OPINION
COOPER, Justice.This is a divorce case. The principal issue is the validity of a decree of divorce announced by the trial court on June 21,1974, but not entered until August 28, 1974, two hours after the death of one of the parties.
The plaintiff, Ruth Mae Lavender Vessels, brought suit for separate maintenance, in the Law and Equity Court of Anderson County, against the defendant, Challis Clayton Vessels, who filed an answer and cross complaint for divorce.
The case came on to be tried on June 21, 1974. The parties then announced that the plaintiff was amending her complaint to seek an absolute divorce and that the parties had agreed on a property settlement. On hearing testimony in open court, the trial judge awarded the plaintiff a divorce. No entry was made in the minutes of the court, but the trial judge wrote “divorce granted, property awarded,” and his name and the date on the cover of the court file.
Thereafter, plaintiffs attorney sent a proposed decree to defendant’s counsel for approval.
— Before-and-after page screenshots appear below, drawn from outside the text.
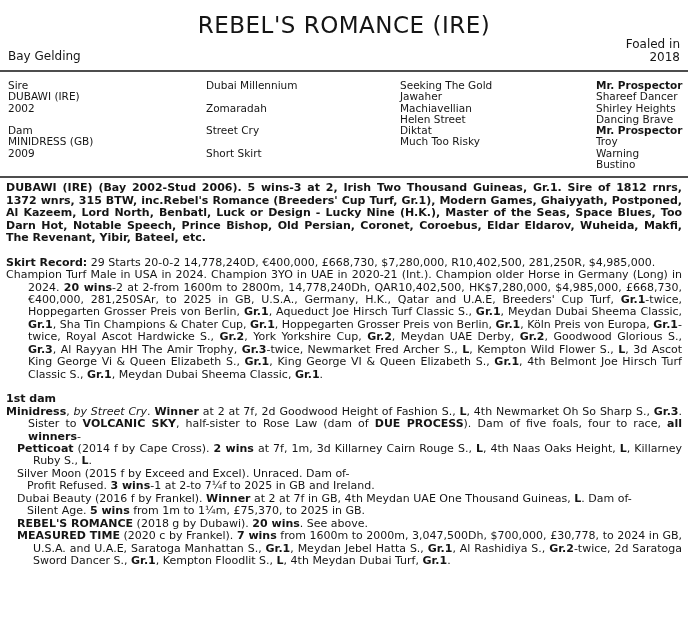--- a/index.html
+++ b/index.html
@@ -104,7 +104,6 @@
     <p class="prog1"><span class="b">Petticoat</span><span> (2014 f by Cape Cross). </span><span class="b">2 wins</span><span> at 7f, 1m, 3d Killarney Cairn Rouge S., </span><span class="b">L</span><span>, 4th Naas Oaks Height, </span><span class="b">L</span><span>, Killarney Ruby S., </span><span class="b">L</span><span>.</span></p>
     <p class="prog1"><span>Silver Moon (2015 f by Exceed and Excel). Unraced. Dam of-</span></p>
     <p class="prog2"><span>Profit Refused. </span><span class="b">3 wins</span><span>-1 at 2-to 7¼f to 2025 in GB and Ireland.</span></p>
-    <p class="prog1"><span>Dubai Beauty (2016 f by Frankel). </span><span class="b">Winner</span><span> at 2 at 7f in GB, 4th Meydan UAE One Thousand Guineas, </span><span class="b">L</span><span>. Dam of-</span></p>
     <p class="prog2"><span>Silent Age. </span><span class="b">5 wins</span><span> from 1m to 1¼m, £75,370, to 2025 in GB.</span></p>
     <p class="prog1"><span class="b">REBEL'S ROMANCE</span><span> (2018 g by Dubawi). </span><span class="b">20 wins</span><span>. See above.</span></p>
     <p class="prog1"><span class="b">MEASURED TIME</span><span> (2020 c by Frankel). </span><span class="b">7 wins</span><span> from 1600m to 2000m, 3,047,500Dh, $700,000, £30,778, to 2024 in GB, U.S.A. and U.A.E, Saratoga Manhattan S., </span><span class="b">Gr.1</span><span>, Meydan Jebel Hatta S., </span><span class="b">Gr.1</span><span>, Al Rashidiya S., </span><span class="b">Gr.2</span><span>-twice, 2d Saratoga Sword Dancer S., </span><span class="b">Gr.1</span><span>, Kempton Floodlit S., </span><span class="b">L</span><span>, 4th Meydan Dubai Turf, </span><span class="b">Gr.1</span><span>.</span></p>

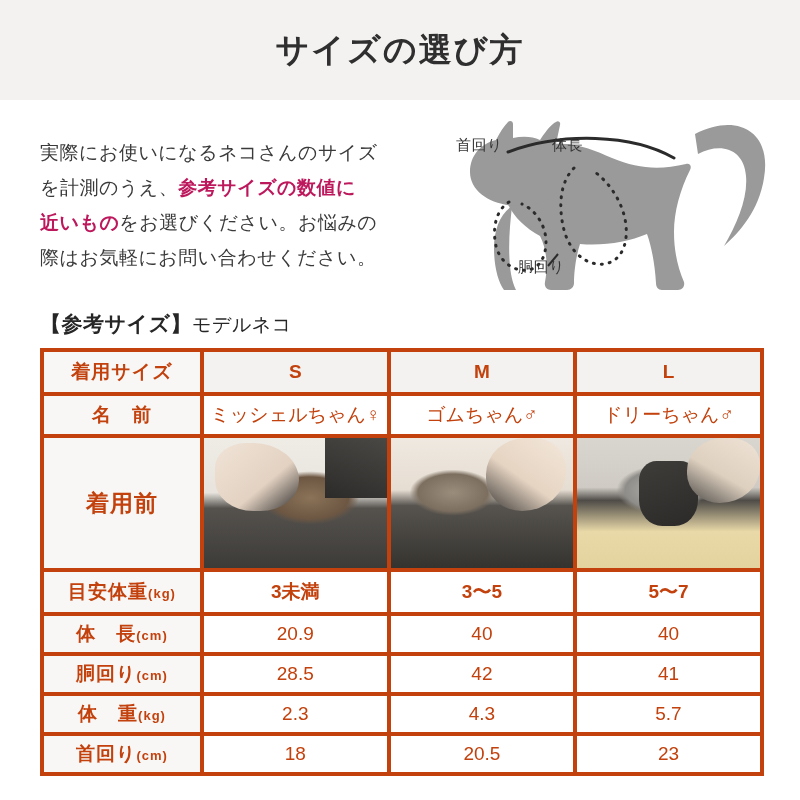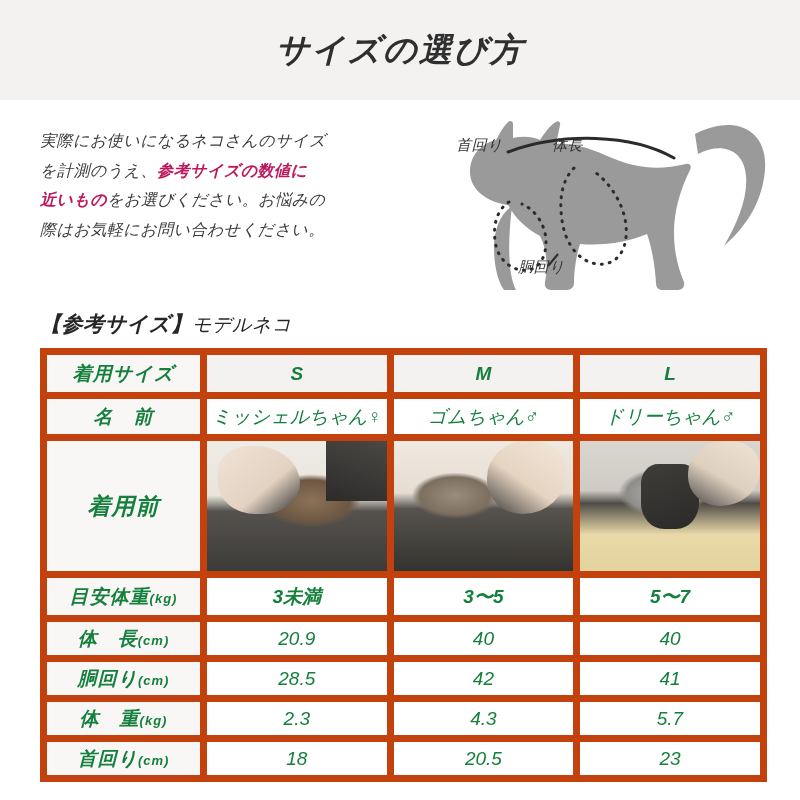--- a/index.html
+++ b/index.html
@@ -14,7 +14,6 @@
     position: relative;
     width: 800px; height: 800px;
     background: #ffffff;
-    font-style: italic;
   }
 
   

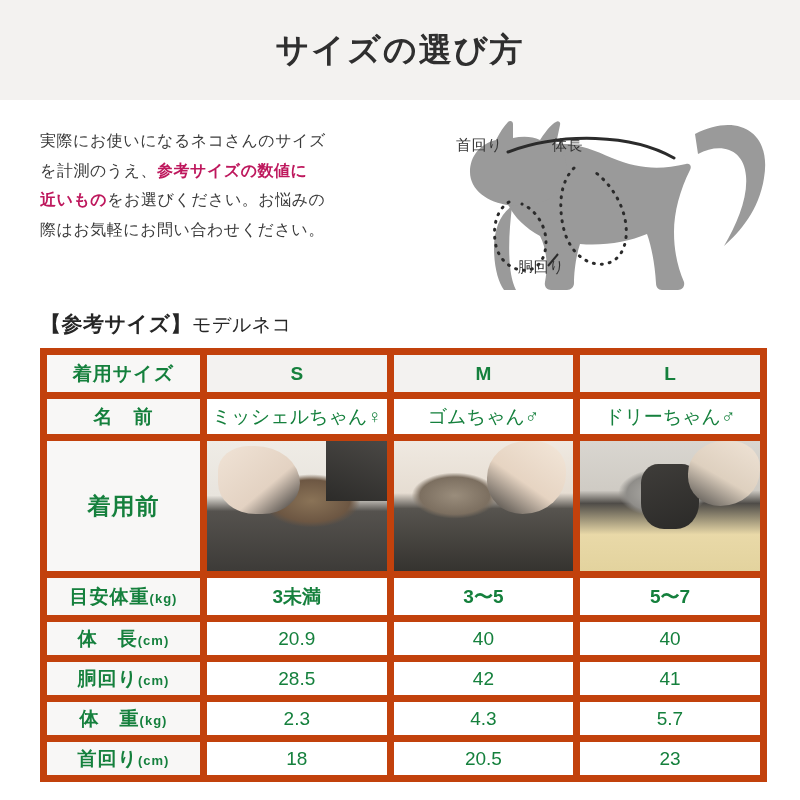--- a/index.html
+++ b/index.html
@@ -39,10 +39,11 @@
   }
   .intro-text {
     width: 400px;
-    font-size: 16px;
+    font-size: 19px;
     line-height: 1.85;
     color: #3a3a3a;
     letter-spacing: 0.5px;
+    margin-top: 9px;
   }
   .intro-text b {
     font-weight: bold;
The decree was returned with a cover letter suggesting changes and additions to make the decree conform with the agreement of the parties and the notes in the trial judge’s file.
Plaintiff’s attorney then prepared, approved and forwarded to defendant’s counsel a second decree incorporating all the suggested changes and additions. The date the second decree was forwarded to defendant’s counsel is not shown in the record.
The defendant died at 1:30 p. m. on August 28, 1974. On the same day, at 3:30 p. m., the trial judge signed the decree approved by counsel for both parties and entered it of record. The decree as entered *72shows that the trial judge made a correction to show that the case was heard on the 21st day of June, 1974, rather than “_day of July, 1974.”
On August 29, 1974, counsel for defendant moved that the decree of August 28th, 1974, be entered nunc pro tunc to make it speak as of the date the decree of divorce was announced, June 21, 1974.
On hearing the motion, the trial judge “ruled that the motion was not well taken and should be overruled as not necessary since the court made a notation on the file of the case that the divorce was granted and the property was awarded on the 21st day of June, 1974.”
Counsel for plaintiff then moved to have the decree of August 28, 1974, set aside on the grounds that (a) the decree was entered after the defendant’s death, and (b) there was no agreement that the order was the one pronounced in the cause. This motion was overruled, with the result that the case was appealed.
It is suggested by the motion to set aside the decree and in argument and brief that the decree of divorce entered in this case was not in accord with the agreement of the parties or with the decree announced by the trial judge on June 21,1974. Where these differences exist is not pointed out either in the record or in argument or brief. The record indicates the trial judge had notes in his file relative to the decree made by him. Further, the record shows that the decree submitted to the trial judge and signed by him was approved by counsel for both parties. With the record in this state, we are constrained to hold that the decree entered by the trial judge was the decree pronounced by him on June 21, 1974.
Appellant further insists that the judgment was not effective for any purpose until entry and since defendant was dead at the time of entry, the judgment was entered too late to be effective.
Rule 58.02 of the Tennessee Rules of Civil Procedure provides that “[t]he filing with the clerk of a judgment, signed by the judge, constitutes the entry of said judgment, and, unless the court otherwise directs, no judgment shall be effective for any purpose until the entry of same. . . ” (emphasis supplied) It is noted in the comments of the advisory committee that Rule 58.02 is designed to make uniform across the state the procedure for entry of judgment and to make certain the effective date of a judgment.
In the case sub judice there is no order specifically stating the decree of divorce is to be effective at a date other than the date the decree was filed with the clerk after being signed by the trial judge. However, there is an order in the record clearly indicating the trial judge intended the divorce decree to be effective as of the date it was pronounced and that he believed he had done everything necessary to make the decree effective as of that date in entering “a notation on the file of the case that the divorce was granted and the property was awarded on the 21st day of June, 1974.” Cf. Rush v. Rush, 97 Tenn. 279, 37 S.W. 13 (1896); McCown v. Quillin, 48 Tenn.App. 162, 344 S.W.2d 576 (1960). This expressed intent, though bottomed on the wrong premise, in our opinion was a direction by the trial court that the decree of divorce be effective as of June 21, 1974. Accordingly, we affirm the trial judge’s action in overruling the motion to set aside the decree of divorce. Costs are adjudged against appellant, Ruth Mae Lavender Vessels, and her surety.
FONES, C. J., HENRY and HARBISON, JJ., and HYDER, Special Justice, concur.